In fact, the government has been an unmitigated disaster, a picture of timidity, helplessness and inefficiency. India was lucky to have avoided the first wave of the pandemic—till the end of February, the number of active recorded cases was zero after Kerala checked the transmission in January. If only the government had taken quick, decisive steps to close down airports, enforce strict screening procedures and quarantine protocols, there would have been no need for enforcing a complete lockdown for fifty days. Even the lockdown has been just a partial success. Compared to China, where there has not been a single death in one month, India’s caseload and mortality has been steadily rising in spite of a shutdown.

Related News: Finance Minister’s announcement: With micro ideas and a small heart

This is not to confuse the government with some parts of the administration. Our health care professionals, large sections of police, bureaucracy, and sanitation workers have been exemplars of courage and patriotism. They have held India together in most parts with their courage, dedication and diligence. But, the part of government that is responsible for planning, coming up with strategies and policies, and issuing firmans, has been a failure, even to those executing some of these diktats and decisions.

IIIWill history repeat itself?

When the pandemic is over, the fear of death recedes, serious questions should be asked of the government. It should, for instance, be asked what it has done over the years with the money it collected as taxes, duties and cesses. What has it done with the revenue generated from the businesses it runs? What happened to all the disaster relief funds, the contingency funds and other plans set aside for calamities? Our economy is sick, our healthcare system is sick, our contingency plan is sick, our social security system is sick. What exactly has the government done over all these years with the money we gave it?

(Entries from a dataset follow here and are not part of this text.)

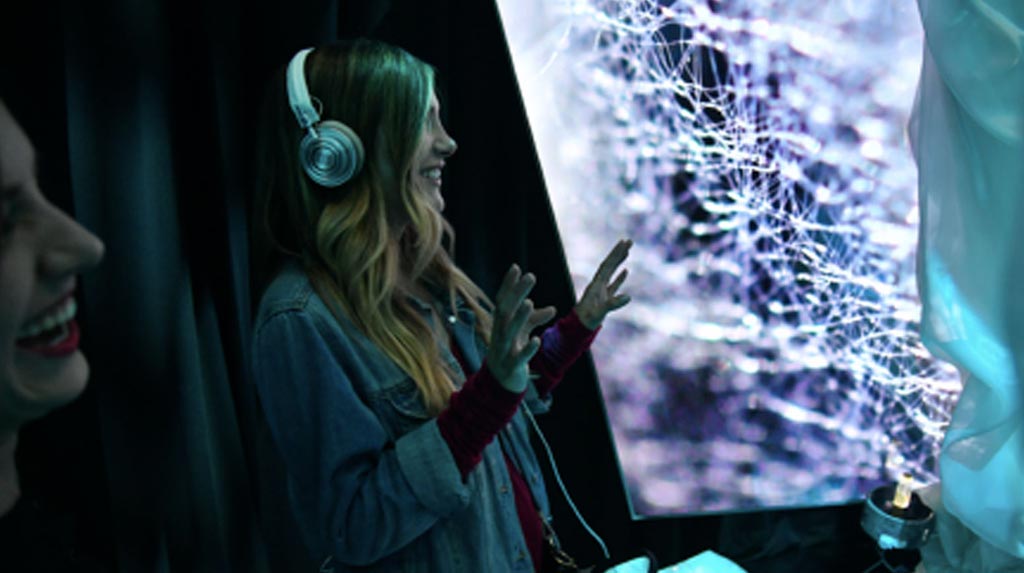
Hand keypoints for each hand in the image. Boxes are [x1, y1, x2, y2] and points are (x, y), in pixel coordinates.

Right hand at [487, 264, 556, 392]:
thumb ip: (534, 319)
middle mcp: (499, 334)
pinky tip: (536, 341)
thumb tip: (553, 308)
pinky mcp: (511, 366)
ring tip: (530, 302)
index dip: (508, 285)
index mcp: (500, 324)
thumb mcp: (522, 334)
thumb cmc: (511, 353)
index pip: (502, 300)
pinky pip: (519, 357)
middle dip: (517, 293)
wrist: (499, 384)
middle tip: (530, 276)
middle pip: (506, 310)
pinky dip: (527, 349)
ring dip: (519, 317)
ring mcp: (504, 350)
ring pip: (509, 332)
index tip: (516, 267)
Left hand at [575, 239, 632, 329]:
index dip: (616, 254)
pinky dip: (619, 277)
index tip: (624, 242)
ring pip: (612, 272)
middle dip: (619, 252)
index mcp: (596, 284)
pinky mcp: (604, 298)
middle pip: (609, 264)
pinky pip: (613, 284)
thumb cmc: (587, 320)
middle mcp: (598, 284)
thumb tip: (628, 297)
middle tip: (629, 240)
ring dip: (619, 261)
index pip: (607, 265)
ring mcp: (601, 291)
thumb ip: (613, 304)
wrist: (578, 328)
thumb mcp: (600, 312)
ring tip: (628, 250)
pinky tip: (626, 271)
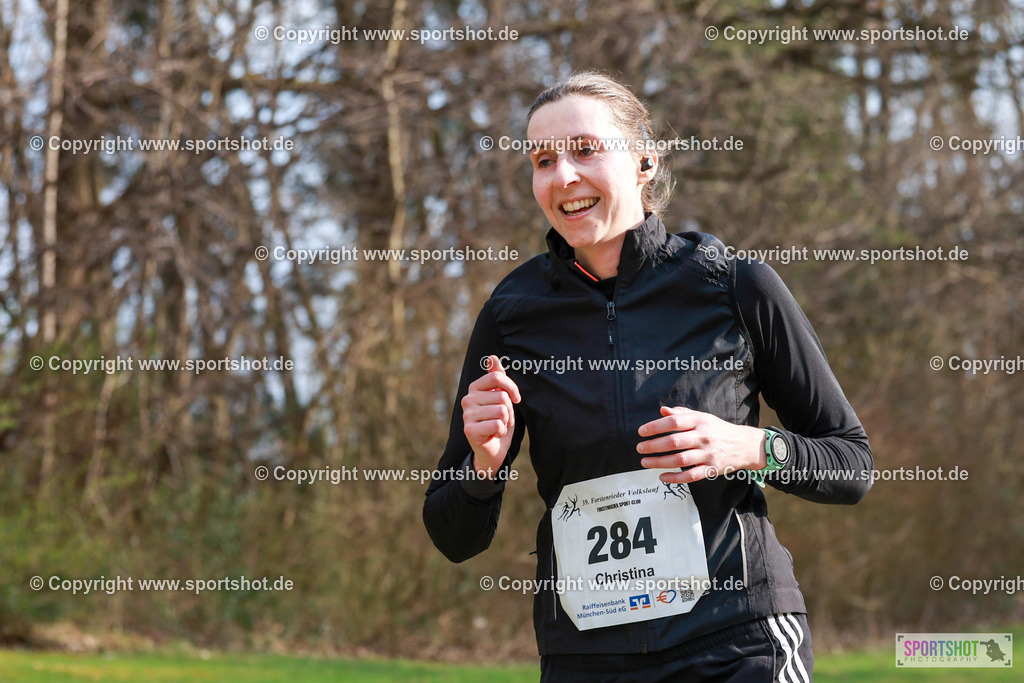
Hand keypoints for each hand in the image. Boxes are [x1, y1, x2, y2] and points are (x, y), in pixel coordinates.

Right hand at [462, 355, 521, 477]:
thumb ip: (497, 377)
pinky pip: (498, 424)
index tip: (515, 399)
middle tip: (500, 419)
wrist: (492, 449)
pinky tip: (493, 435)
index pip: (497, 377)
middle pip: (502, 396)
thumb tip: (492, 357)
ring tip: (497, 427)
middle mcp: (467, 399)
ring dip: (505, 422)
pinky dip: (501, 432)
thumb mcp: (501, 397)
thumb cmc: (498, 420)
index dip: (512, 388)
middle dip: (508, 411)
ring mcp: (466, 414)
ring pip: (501, 411)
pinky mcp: (469, 430)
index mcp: (475, 388)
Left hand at [637, 406, 765, 483]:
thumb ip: (682, 414)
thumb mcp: (703, 417)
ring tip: (645, 462)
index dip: (655, 426)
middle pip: (674, 441)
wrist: (745, 445)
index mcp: (700, 421)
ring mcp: (708, 454)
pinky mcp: (712, 469)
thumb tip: (662, 411)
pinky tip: (662, 477)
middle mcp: (703, 437)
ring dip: (659, 462)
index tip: (641, 432)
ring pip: (680, 459)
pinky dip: (675, 478)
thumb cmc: (718, 430)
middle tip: (639, 448)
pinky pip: (691, 475)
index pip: (674, 422)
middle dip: (653, 445)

History has shown that every crisis brings about massive changes in the existing order. The Spanish Flu pandemic of 1918, many argue, contributed to the end of the first great war; the world war, in return, ended monarchies in many countries and created the milieu for another world war; the second great war changed the map of the world and ended imperialism; the Chernobyl disaster hastened the demise of communism; the end of communism brought down the iron curtain…the chain of cause and effect is endless. In this list, notice the fact that the common factor is that every calamity changed the existing political order, brought about changes in the equation between extant governments and their subjects.

If history retains its habit of repeating itself, the coronavirus crisis will force people to re-evaluate the role of the existing systems of governance, the shambolic state of our economies, the moribund health system, and the complete lack of a welfare or relief mechanism. When India comes out of the crisis, don’t be surprised if the over-riding emotions among most of us are of relief that we survived the pandemic, and anger that the government as we knew it is dead.